William Savage

Personal information
- Full name: William Savage
- Date of birth: 1888
- Place of birth: Glasgow, Scotland
- Date of death: 1961 (aged 72–73)
- Place of death: Hamilton, Scotland
- Position: Full back

Senior career*
- Years: Team / Apps / (Gls)
- 1932–1946: Queen of the South / 247 / (4)
- 1940–1941: St Mirren (wartime guest)
- 1940–1943: Dumbarton (wartime guest)
- 1943–1944: Albion Rovers (wartime guest)
- 1943–1944: Dundee United (wartime guest)

= Willie Savage =

Scottish footballer (1888–1961)

William Savage (1888–1961) was a Scottish footballer who played as a full back for Queen of the South from 1932 to 1946.

==Early days==
Savage was a native of Burnbank, Lanarkshire, who began his football as an inside forward at the local St Cuthbert School and represented Lanarkshire elementary schools against Glasgow. On leaving school he played in the junior league as centre forward for his local club Burnbank. Three seasons later he went to St Cuthbert C.Y.M.S. This was a one-season stay before returning to Burnbank for a further season. The next season, he was with Falkirk side Shieldhill Thistle. He played for the Hamilton 'A' team before rejoining the junior league with Motherwell Juniors.

==Queen of the South==
Savage signed for Queens from Motherwell Juniors in 1932. He made his debut as a trialist on 1 October 1932 in the 10-0 league thrashing of Bo'ness at Palmerston Park. The result took Queens to the top of the table. A second trial followed two weeks later against Albion Rovers, and he was signed immediately after that game as other clubs took an interest in him.

Savage was one of the mainstays of the team that won Queen of the South promotion to Scotland's top division for the first time in the club's history. They ended season 1932–33 with a victory over Second Division champions Hibernian and finished as runners-up.

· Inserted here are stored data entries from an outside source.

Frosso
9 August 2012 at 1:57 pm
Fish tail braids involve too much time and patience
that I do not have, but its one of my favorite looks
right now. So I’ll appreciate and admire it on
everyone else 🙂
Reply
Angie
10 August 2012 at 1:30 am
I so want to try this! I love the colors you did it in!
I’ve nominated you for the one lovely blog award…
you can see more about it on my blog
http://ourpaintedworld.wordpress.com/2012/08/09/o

As a player, Willie Savage was part of many landmark events in the history of Queen of the South:-

- Queens highly successful first season in the top division finishing 4th – their highest finish to date. Queens also made it to the quarter finals of the Scottish Cup for the first time (a feat the club now counts into double figures).
- He was part of the 16 player squad for the 11 game 1936 overseas tour and the Algiers invitational tournament. Queens returned with the trophy after beating Racing de Santander in the final
- Savage was at the club for the 1937 knocking of Rangers out of the Scottish Cup and finishing 6th in the league in 1939

During World War II, Savage guested for St Mirren, Albion Rovers and Dumbarton. Savage returned to Queens at the end of the war and played with the club until 1947. Savage was a tremendous player and Captain of Queen of the South, playing for the first team 369 times. Savage is 9th highest in the club's record appearances list. Savage was the first ever Queens player to reach 300 first class games, a feat even today achieved by less than 20 players.

Savage was known a full-back who formed a defensive partnership with Willie Culbert. Off the park, he would entertain teammates on away fixture trips by playing the mouth organ.

Among the others at Queens in the 1930s with Savage were fellow players; Willie Culbert, Willie Ferguson, Joe Tulip, Irish international Laurie Cumming and Jackie Oakes. He played under managers George McLachlan, Ferguson as McLachlan's successor and also Jimmy McKinnell Senior.

After the promotion from Savage's first season at Queen of the South 1932–33, all of Savage's Queens career was spent in Scotland's top division.